Now, the sisters are seeking $25 million in damages from the Rosehill Cemetery in Linden, New Jersey, for emotional distress caused when they learned that their mother, Beatrice Williams, had been buried in the wrong plot.
"It was devastating for them," Mark Crawford, the sisters' attorney, said in a telephone interview.
He said they only discovered the mix-up after they complained to the cemetery about their mother's grave falling into disrepair. An employee looked up the plot in question.
"She said, 'There's a man buried there,' and they said, 'What do you mean there's a man buried there?'" Crawford said.

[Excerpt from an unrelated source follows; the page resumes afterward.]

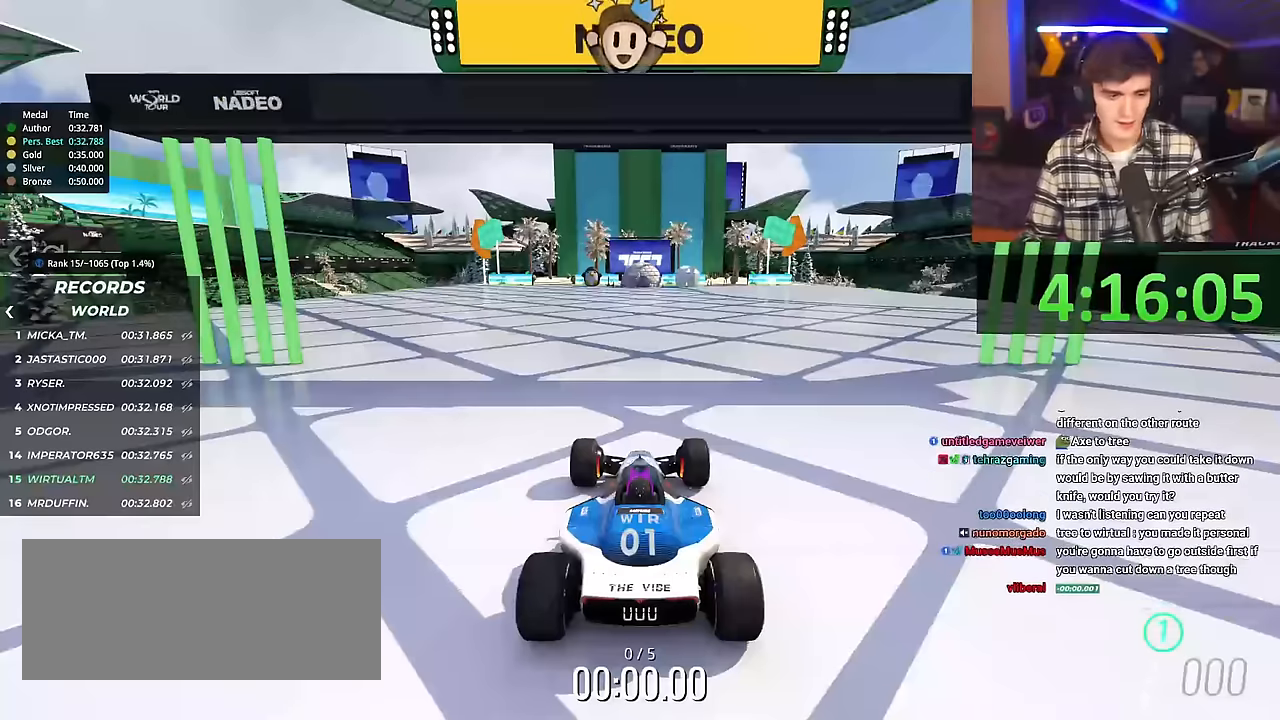
{"keys": ["right", "up"], "events": []}
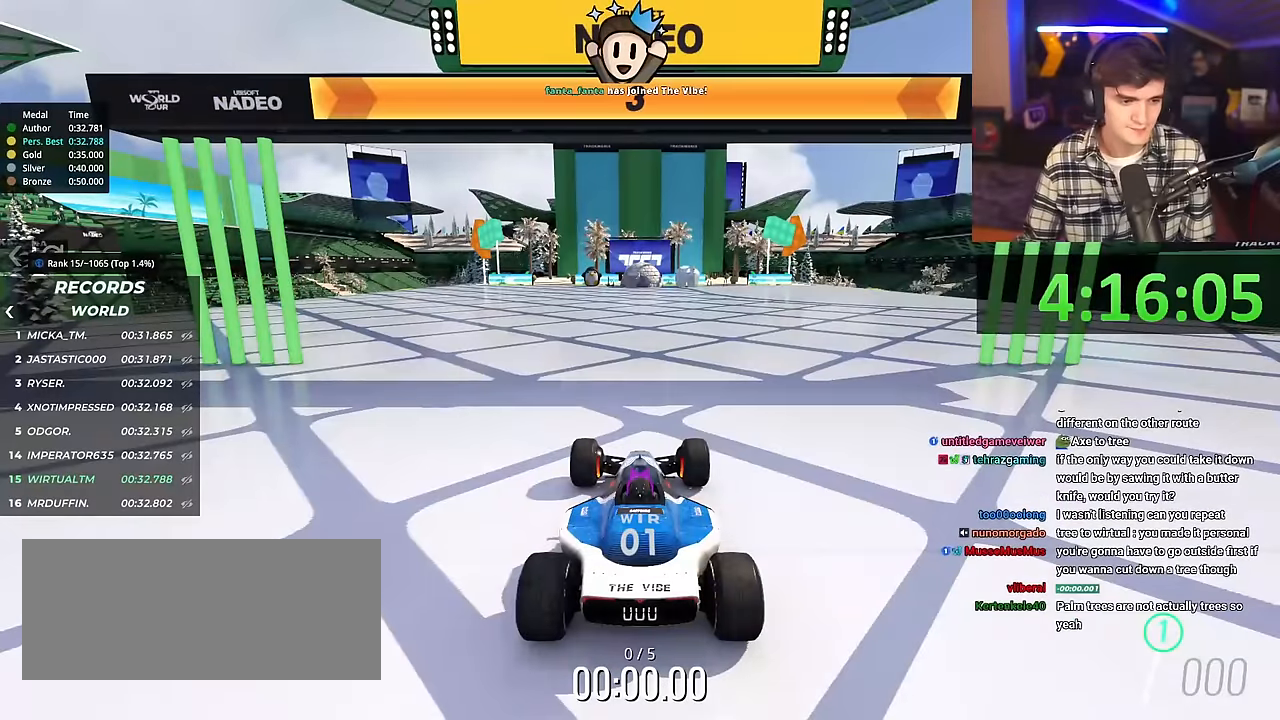
{"keys": ["right", "up"], "events": []}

The complaint says the cemetery has acknowledged that the plot location in the sisters' paperwork was incorrect. In a letter sent to the sisters last July, the cemetery said it believed their mother was in fact buried in another section, the complaint said.

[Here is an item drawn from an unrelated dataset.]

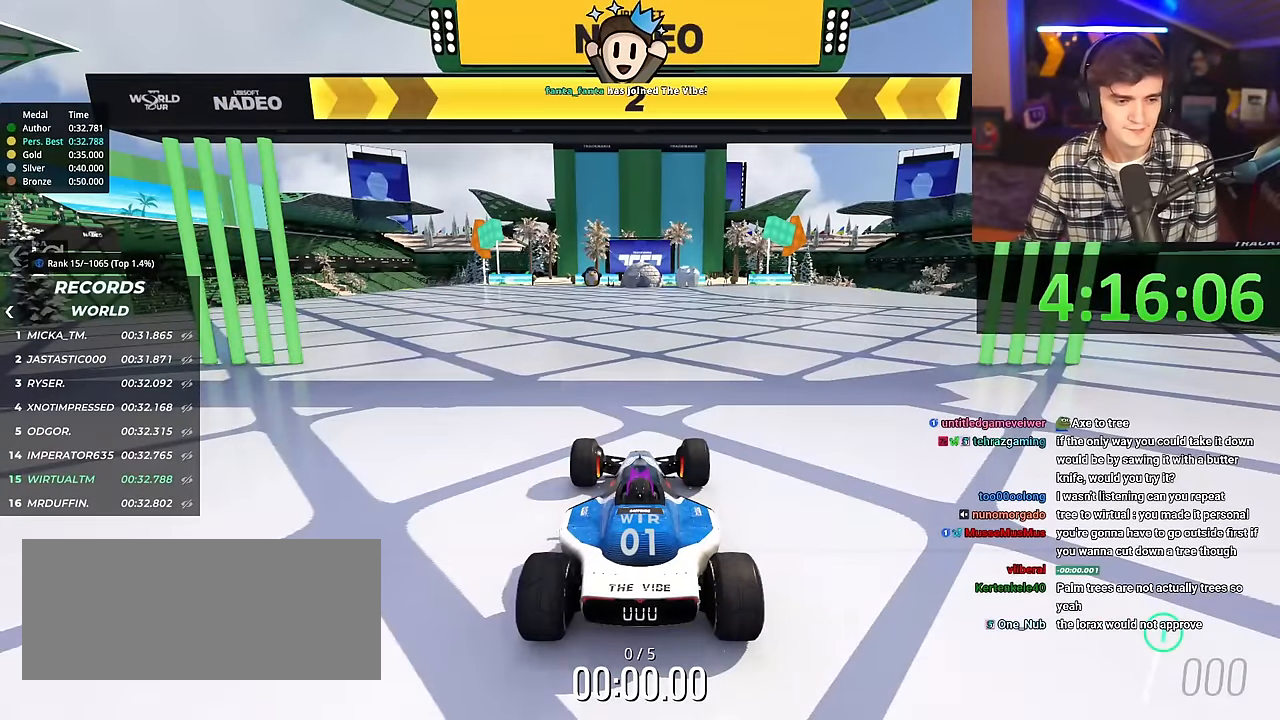
{"keys": ["right", "up"], "events": []}
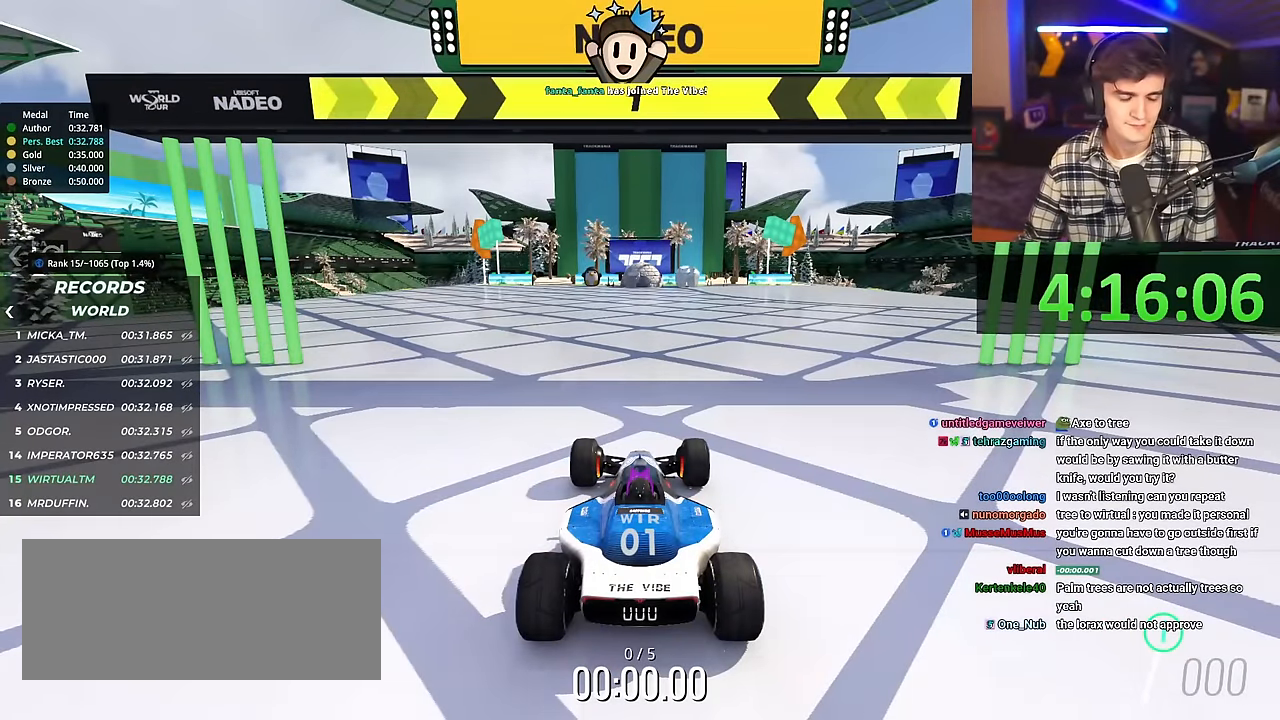
{"keys": ["right", "up"], "events": []}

The cemetery declined to comment.
Crawford said the sisters are not convinced that the cemetery has not misplaced their mother's remains. They want the cemetery to disinter the remains at the second grave to confirm the remains there are of their mother.
But the cemetery said it will only do so if the sisters take responsibility if the remains of someone else is disturbed and relatives decide to sue.
"They're not willing to take the risk of correcting their own mistake," he said.
The sisters had bought three plots when their mother died in the hope that they might one day be buried by her side.
Crawford said he was not sure whether the mix-up was restricted to just two sets of remains or whether other plots were similarly mislabeled.